When the war ended Emmanuel’s parents decided that they wouldn’t return home but instead Emmanuel and his brothers should join them in London. In the refugee camps one of the other things Emmanuel missed out on was an education. On arrival in London his father took on the role of educator in chief, enrolling them in a local library and encouraging the boys to list any words they came across so that he could help them in a session at the end of the week.
So apart from the Blue Peter Appeal…where is the great connection?
In the notes I had been given I noticed that Emmanuel had been…

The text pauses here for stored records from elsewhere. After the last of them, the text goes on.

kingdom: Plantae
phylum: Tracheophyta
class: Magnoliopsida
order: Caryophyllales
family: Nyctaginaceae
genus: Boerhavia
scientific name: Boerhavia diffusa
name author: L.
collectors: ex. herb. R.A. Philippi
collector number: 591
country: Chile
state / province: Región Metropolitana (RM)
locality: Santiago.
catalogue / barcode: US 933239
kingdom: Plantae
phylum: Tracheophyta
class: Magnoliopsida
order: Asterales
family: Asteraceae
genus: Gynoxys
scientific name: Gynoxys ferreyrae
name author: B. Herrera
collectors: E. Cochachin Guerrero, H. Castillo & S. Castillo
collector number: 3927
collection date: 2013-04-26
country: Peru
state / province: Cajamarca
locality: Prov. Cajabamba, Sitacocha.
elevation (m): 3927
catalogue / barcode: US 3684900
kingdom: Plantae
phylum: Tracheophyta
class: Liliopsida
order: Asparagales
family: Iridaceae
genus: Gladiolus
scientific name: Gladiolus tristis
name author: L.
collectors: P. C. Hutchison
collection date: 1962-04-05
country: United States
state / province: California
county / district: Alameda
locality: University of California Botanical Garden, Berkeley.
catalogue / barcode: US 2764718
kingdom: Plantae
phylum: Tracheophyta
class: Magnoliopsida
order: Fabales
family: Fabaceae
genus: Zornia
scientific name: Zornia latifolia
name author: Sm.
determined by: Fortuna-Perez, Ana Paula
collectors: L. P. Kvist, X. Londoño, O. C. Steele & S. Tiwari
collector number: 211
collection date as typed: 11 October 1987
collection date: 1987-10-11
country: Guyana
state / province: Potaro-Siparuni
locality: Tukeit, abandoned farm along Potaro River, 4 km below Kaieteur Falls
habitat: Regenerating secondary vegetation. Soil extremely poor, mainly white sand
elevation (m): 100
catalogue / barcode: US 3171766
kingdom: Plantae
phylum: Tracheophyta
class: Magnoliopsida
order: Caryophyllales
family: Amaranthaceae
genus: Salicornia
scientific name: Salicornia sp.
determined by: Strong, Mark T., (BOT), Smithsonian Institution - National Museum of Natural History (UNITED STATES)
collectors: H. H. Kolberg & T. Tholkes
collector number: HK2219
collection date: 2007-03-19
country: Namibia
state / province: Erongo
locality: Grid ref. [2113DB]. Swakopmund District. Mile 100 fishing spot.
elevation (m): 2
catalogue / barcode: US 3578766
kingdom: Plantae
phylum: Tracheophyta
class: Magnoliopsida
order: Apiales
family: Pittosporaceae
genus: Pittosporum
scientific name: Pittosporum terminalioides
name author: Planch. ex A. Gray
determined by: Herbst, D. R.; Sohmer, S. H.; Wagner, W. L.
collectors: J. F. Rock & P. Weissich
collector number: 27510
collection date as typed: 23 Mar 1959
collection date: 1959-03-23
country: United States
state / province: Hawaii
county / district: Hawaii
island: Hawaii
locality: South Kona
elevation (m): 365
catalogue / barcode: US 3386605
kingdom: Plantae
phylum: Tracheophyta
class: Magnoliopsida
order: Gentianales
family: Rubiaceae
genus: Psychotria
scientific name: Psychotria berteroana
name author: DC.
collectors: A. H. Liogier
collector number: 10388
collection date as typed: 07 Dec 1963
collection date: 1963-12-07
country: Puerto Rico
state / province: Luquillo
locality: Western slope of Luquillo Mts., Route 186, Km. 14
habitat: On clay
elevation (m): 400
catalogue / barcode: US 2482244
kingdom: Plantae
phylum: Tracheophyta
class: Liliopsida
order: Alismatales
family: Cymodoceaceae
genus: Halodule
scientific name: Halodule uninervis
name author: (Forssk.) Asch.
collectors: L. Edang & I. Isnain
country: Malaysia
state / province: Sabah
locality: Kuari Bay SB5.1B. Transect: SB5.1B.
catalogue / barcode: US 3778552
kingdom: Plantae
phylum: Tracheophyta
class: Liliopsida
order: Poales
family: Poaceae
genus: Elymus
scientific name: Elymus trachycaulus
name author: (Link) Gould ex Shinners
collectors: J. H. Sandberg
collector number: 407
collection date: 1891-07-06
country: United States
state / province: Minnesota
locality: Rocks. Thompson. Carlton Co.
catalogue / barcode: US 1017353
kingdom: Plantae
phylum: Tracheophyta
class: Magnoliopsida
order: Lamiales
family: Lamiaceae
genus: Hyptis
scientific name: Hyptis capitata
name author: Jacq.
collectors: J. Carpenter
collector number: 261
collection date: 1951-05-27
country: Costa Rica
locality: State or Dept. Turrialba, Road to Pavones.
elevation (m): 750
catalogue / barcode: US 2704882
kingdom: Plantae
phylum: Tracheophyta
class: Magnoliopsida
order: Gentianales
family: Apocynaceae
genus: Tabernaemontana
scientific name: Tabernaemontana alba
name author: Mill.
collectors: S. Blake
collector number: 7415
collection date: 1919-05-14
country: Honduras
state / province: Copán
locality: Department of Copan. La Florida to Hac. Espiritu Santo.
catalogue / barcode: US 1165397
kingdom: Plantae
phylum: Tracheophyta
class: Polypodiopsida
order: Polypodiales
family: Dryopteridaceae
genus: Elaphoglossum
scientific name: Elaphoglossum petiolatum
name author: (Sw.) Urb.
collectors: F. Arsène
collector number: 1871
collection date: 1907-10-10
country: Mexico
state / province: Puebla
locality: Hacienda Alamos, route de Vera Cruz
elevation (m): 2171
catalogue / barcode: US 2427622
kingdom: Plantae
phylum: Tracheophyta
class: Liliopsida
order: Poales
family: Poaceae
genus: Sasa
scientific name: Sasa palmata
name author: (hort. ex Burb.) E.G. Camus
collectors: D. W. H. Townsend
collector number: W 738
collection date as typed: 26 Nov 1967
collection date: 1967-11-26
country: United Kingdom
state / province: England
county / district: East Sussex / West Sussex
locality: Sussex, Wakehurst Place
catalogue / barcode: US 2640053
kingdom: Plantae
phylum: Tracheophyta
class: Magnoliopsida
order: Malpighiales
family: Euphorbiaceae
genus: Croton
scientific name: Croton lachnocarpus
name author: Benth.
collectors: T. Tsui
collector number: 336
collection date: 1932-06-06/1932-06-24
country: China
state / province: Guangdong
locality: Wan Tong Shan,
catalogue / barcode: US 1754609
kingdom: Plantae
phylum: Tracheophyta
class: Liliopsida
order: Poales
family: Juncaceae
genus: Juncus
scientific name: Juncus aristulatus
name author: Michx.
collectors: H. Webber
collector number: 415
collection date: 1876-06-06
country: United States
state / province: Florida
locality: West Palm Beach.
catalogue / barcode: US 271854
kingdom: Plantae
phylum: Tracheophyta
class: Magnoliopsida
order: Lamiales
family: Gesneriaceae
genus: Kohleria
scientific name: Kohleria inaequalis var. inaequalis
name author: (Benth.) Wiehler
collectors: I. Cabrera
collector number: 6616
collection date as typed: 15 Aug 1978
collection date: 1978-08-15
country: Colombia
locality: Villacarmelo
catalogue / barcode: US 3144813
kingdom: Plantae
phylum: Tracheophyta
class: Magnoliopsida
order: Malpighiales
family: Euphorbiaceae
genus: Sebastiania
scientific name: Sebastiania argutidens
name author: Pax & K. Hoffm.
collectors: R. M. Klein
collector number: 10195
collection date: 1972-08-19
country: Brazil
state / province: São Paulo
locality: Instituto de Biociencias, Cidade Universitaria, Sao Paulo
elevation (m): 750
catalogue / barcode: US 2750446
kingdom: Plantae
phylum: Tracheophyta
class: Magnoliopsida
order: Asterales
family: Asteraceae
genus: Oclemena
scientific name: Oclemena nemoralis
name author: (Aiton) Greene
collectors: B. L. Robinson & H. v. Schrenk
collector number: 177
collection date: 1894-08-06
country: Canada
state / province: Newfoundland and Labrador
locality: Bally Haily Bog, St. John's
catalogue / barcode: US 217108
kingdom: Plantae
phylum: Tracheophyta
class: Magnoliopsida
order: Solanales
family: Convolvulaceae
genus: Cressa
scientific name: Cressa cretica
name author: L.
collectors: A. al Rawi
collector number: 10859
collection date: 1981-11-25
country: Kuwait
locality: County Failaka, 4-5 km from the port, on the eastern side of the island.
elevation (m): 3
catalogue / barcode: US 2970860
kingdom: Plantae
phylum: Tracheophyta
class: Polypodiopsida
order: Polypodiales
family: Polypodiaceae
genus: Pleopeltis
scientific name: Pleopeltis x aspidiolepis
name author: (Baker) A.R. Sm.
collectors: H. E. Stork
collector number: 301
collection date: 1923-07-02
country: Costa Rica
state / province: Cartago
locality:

‘National Leader of the Apostolic Church, UK, the mother Church of a worldwide body that is present in 100 nations, with an estimated 15 million members’.
As we got to that part of the story I said one word ‘Arnallt!’. When I said that word Emmanuel started laughing out loud. ‘Arnallt, you know Arnallt?’
Now I should say Arnallt Morgan is the Senior Pastor of the Waterfront Community Church in Swansea which is part of the Apostolic Church.
The Apostolic Church grew out of the 1904 Welsh Revival. In January 1911 in the little village of Penygroes, there was a ‘mighty outpouring of the Holy Spirit’ which resulted in
‘bliss such that it seemed as if the people had already entered into heaven.’
The church grew and set up sister churches around the country and around the world. When Emmanuel arrived in London he and his family attended the All Nations, Apostolic Church in Vauxhall and that is where he found his own faith.
As the new congregations grew around the world that description of All Nations became more and more significant but the love for their Welsh roots has always been strong. Every year Apostolics from all over the world would travel to Wales for the Penygroes Convention. In later years the convention moved to Swansea and other Welsh venues.
That is how Emmanuel had got to know Arnallt and so many more people that we have in common.
Sadly, Pastor Warren Jones, a great ‘Man of God’ who was National Leader of the Apostolic prior to Emmanuel taking over the role recently passed away. Emmanuel is hoping to be at the Funeral. Maybe I’ll meet Brother Emmanuel in person sooner than I thought.